Het parlement heeft ook te weinig toezicht op de commissarissen, aldus Lannoo. “Zij komen af en toe wat uitleg geven, meer niet. Het parlement stuurt amper bij. Je moet de Europese richtlijn voor derivaten eens bekijken. De commissie heeft drie amendementen toegevoegd, elk minstens 100 pagina’s lang. De parlementsleden weten hier niets over. De studiedienst van het parlement bijvoorbeeld heeft er nog niks over gepubliceerd, en kan dus de parlementsleden niet bijstaan. Dat geeft alle ruimte aan zwaar gelobby door allerlei belanghebbenden.”
‘Onafhankelijkheid en diversiteit laten meer ruimte voor innovatie’ (Pieter Cleppe)

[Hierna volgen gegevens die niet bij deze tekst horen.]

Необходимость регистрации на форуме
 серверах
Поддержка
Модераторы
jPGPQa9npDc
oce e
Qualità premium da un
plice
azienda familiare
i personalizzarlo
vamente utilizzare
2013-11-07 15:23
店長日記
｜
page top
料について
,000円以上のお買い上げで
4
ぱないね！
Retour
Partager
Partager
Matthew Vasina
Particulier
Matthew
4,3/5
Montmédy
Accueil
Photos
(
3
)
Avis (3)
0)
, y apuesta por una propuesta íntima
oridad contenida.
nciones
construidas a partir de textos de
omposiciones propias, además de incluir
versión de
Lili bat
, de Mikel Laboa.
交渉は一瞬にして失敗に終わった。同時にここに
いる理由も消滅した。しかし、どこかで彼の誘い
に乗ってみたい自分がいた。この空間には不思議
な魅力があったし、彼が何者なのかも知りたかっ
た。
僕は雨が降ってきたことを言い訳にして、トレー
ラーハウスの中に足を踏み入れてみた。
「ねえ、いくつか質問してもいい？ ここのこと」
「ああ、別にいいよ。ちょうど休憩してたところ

Verminder gewoon de macht van de Europese commissie, aldus Cleppe. “Zij moet zich beperken tot het bewaken van de eengemaakte markt, en bijvoorbeeld protectionisme bij de lidstaten uitzuiveren. Maar omdat we de commissie een machtige bureaucratie lieten worden, ontstond automatisch behoefte aan democratische controle. Het Europees parlement slaagt daar niet in, integendeel, ze helpt de commissie om nog machtiger te worden. Want als het parlement al eens een amendement indient, loopt het steeds uit op nieuwe regulering, die de commissie moet uitvoeren.”
De onmogelijke unie
Is Europa te divers om ooit een eenheid te worden? “Als Europa enkel markten zou verenigen, heb je geen politieke centralisering nodig,” zegt Cleppe.

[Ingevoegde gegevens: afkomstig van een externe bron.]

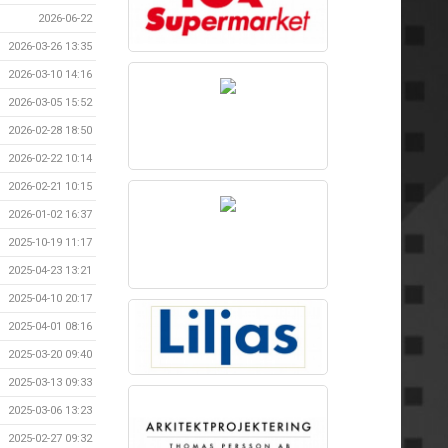
2026-06-22
2026-03-26 13:35
2026-03-10 14:16
2026-03-05 15:52
2026-02-28 18:50
2026-02-22 10:14
2026-02-21 10:15
2026-01-02 16:37
2025-10-19 11:17
2025-04-23 13:21
2025-04-10 20:17
2025-04-01 08:16
2025-03-20 09:40
2025-03-13 09:33
2025-03-06 13:23
2025-02-27 09:32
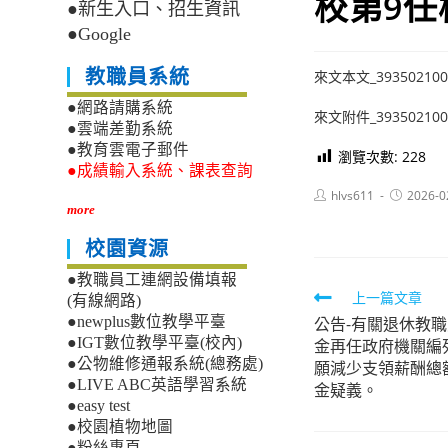
校第9任
●新生入口、招生資訊
●Google
教職員系統
來文本文_393502100U
●網路請購系統
來文附件_393502100U
●雲端差勤系統
●教育雲電子郵件
瀏覽次數:
228
●成績輸入系統、課表查詢
Post
Post
hlvs611
2026-0
author:
published:
more
校園資源
●教職員工連網設備填報
Read
上一篇文章
(有線網路)
公告-有關退休教
●newplus數位教學平臺
more
●IGT數位教學平臺(校內)
金再任政府機關編
articles
●公物維修通報系統(總務處)
願減少支領薪酬總
●LIVE ABC英語學習系統
金疑義。
●easy test
●校園植物地圖
●粉絲專頁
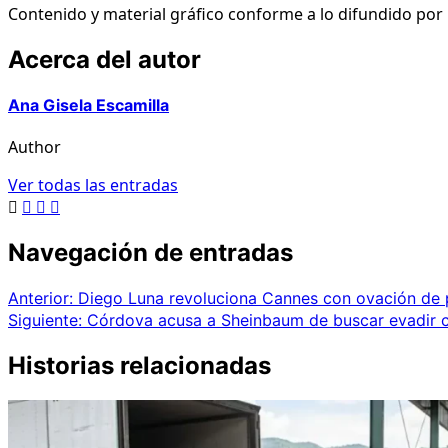
Contenido y material gráfico conforme a lo difundido por L
Acerca del autor
Ana Gisela Escamilla
Author
Ver todas las entradas
Navegación de entradas
Anterior:
Diego Luna revoluciona Cannes con ovación de p
Siguiente:
Córdova acusa a Sheinbaum de buscar evadir cu
Historias relacionadas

“In Azië waren het kleine, onafhankelijke landen als Singapore, Hongkong en Zuid-Korea die de economische ontwikkeling hebben getrokken. Had je die landen onder één centraal bestuur geplaatst, hadden ze het waarschijnlijk nooit zover gebracht. Onafhankelijkheid en diversiteit laten meer ruimte voor innovatie. Als een land Uber verbiedt, kan dat bedrijf nog altijd in een ander land terecht. Concentratie van macht zou veel innovatie tegenhouden. Het precies omdat Europa vandaag gedecentraliseerd is, dat sommige kleine lidstaten het zo goed doen.”

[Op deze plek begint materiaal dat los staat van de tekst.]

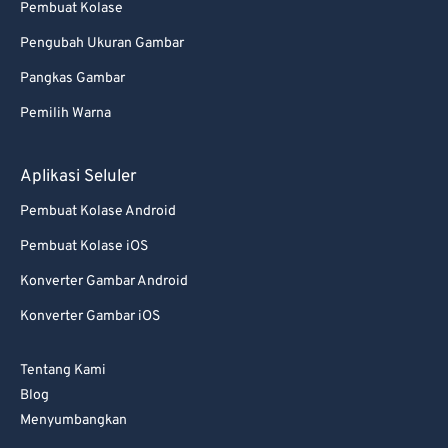
99
99
Pembuat Kolase
Pengubah Ukuran Gambar
Pangkas Gambar
Pemilih Warna
Aplikasi Seluler
Pembuat Kolase Android
Pembuat Kolase iOS
Konverter Gambar Android
Konverter Gambar iOS
Tentang Kami
Blog
Menyumbangkan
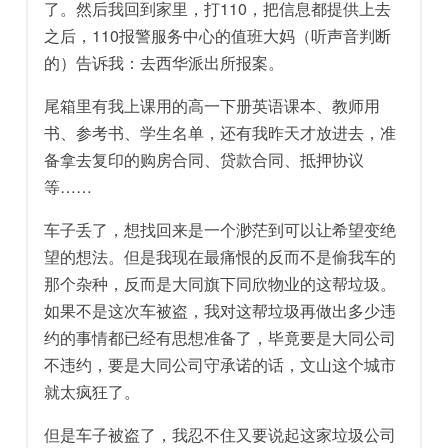
了。然后我回到家里，打110，把信息都提供上去
之后，110报警服务中心的值班大妈（听声音判断
的）告诉我：去西华派出所报案。
尾箱里有我上课用的高一下册英语课本、教师用
书、参考书、学生名单，还有我昨天才放进去，准
备拿去复印的购房合同、贷款合同、抵押协议
等……
车子丢了，想找回来是一个渺茫到可以让希望变绝
望的想法。但是我现在最痛恨的反而不是偷我车的
那个杂种，反而是大同旗下同欣物业的这帮垃圾。
如果不是这次车被盗，我对这帮垃圾再做出多少违
约的事情都已经有思想准备了，毕竟要是大同公司
不违约，要是大同公司守承诺的话，文山这个城市
就太疯狂了。
但是车子被盗了，我忍不住又要说起这家垃圾公司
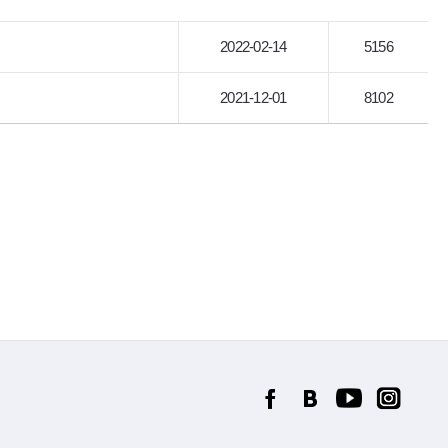
2022-02-14
5156
2021-12-01
8102
FACEBOOK
BLOG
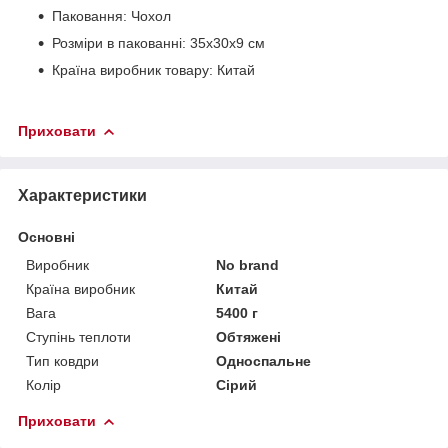
Паковання: Чохол
Розміри в пакованні: 35х30х9 см
Країна виробник товару: Китай
Приховати
Характеристики
Основні
Виробник
No brand
Країна виробник
Китай
Вага
5400 г
Ступінь теплоти
Обтяжені
Тип ковдри
Односпальне
Колір
Сірий
Приховати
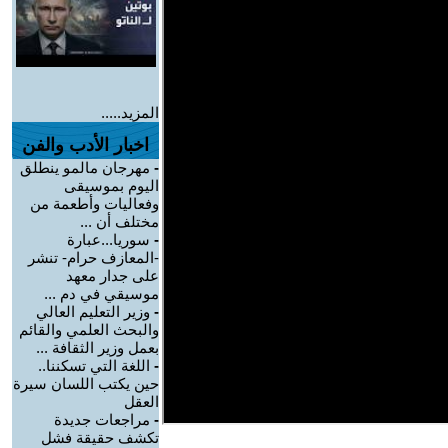
المزيد.....
اخبار الأدب والفن
-
مهرجان مالمو ينطلق
اليوم بموسيقى
وفعاليات وأطعمة من
مختلف أن ...
-
سوريا...عبارة
-المعازف حرام- تنشر
على جدار معهد
موسيقي في دم ...
-
وزير التعليم العالي
والبحث العلمي والقائم
بعمل وزير الثقافة ...
-
اللغة التي تسكننا..
حين يكتب اللسان سيرة
العقل
-
مراجعات جديدة
تكشف حقيقة فشل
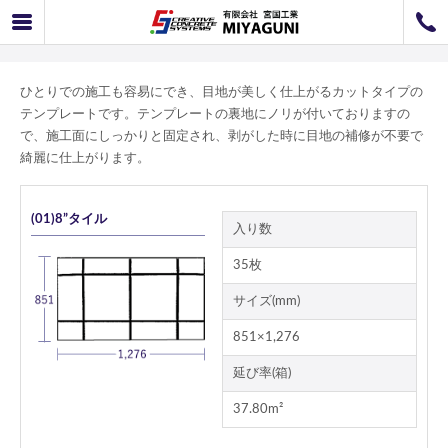
テンプレート各種
072-726-8800
072-726-7676
営業時間
9：00〜12：00 / 13：00〜17：00
お問い合わせ
工事のお見積もり
ひとりでの施工も容易にでき、目地が美しく仕上がるカットタイプの
テンプレートです。テンプレートの裏地にノリが付いておりますの
で、施工面にしっかりと固定され、剥がした時に目地の補修が不要で
綺麗に仕上がります。
(01)8”タイル
入り数
35枚
サイズ(mm)
851×1,276
延び率(箱)
37.80m²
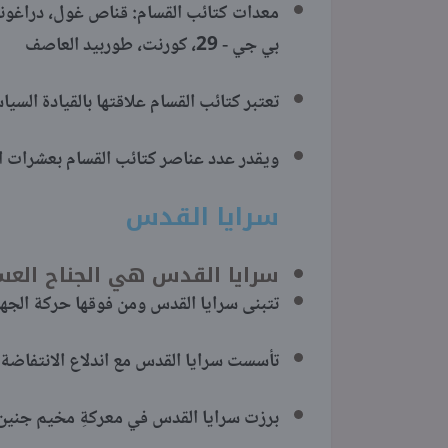
بي جي - 29، كورنت، طوربيد العاصف
تعتبر كتائب القسام علاقتها بالقيادة ال
ويقدر عدد عناصر كتائب القسام بعشرات ا
سرايا القدس
سرايا القدس هي الجناح الع
تتبنى سرايا القدس ومن فوقها حركة الجها
تأسست سرايا القدس مع اندلاع الانتفاضة الفل
برزت سرايا القدس في معركةِ مخيم جنين في عام 2002، بقيادة م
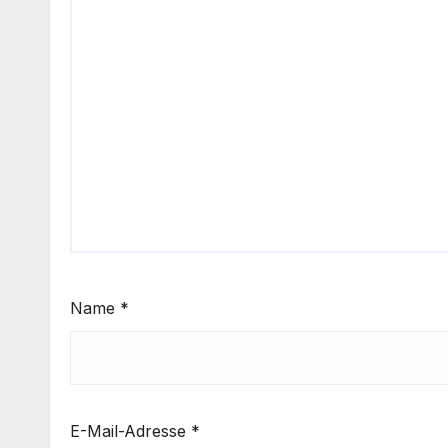
Name
*
E-Mail-Adresse
*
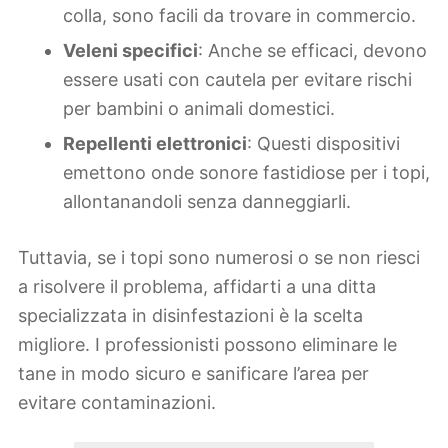
colla, sono facili da trovare in commercio.
Veleni specifici
: Anche se efficaci, devono
essere usati con cautela per evitare rischi
per bambini o animali domestici.
Repellenti elettronici
: Questi dispositivi
emettono onde sonore fastidiose per i topi,
allontanandoli senza danneggiarli.
Tuttavia, se i topi sono numerosi o se non riesci
a risolvere il problema, affidarti a una ditta
specializzata in disinfestazioni è la scelta
migliore. I professionisti possono eliminare le
tane in modo sicuro e sanificare l’area per
evitare contaminazioni.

Demertzis kijkt naar die andere unie, de VS. “Ik ben altijd verbaasd hoe divers de VS zijn. Uiteraard hebben zij een gemeenschappelijk taal, maar toch. De EU is niet meer of minder heterogeen dan de VS. Het verschil ligt in de aanpak van die heterogeniteit. Je moet dat managen.”
Dat management wordt bemoeilijkt door het enorme gewicht van de Europese geschiedenis en tradities, volgens Lannoo. Maar we hebben geen andere keuze dan samenwerking.
“Azië wordt het centrum van de wereld. Hoe meer we afzonderlijk optreden, hoe meer terrein we zullen verliezen. Met een opkomende wereldmacht als China moet je als één man onderhandelen. Maar dat doen de Europeanen niet. En dat komt de Chinezen uiteraard goed uit.”